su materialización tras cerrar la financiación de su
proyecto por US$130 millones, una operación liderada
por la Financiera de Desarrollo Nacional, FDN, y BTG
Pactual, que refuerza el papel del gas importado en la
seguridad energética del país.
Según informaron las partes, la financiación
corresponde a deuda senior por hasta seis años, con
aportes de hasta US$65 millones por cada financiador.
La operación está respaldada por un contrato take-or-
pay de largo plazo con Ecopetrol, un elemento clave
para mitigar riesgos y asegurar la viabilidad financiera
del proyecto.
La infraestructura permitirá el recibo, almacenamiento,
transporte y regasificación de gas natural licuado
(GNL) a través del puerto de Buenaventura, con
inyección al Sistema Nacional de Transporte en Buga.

○ ○ ○ ○

ASSIGNMENT: Give back every line from the beginning of the records through the line holding "corresponde a deuda", exactly as it reads, and leave out the rest.

EXERCISE RESULT:
su materialización tras cerrar la financiación de su
proyecto por US$130 millones, una operación liderada
por la Financiera de Desarrollo Nacional, FDN, y BTG
Pactual, que refuerza el papel del gas importado en la
seguridad energética del país.
Según informaron las partes, la financiación
corresponde a deuda senior por hasta seis años, con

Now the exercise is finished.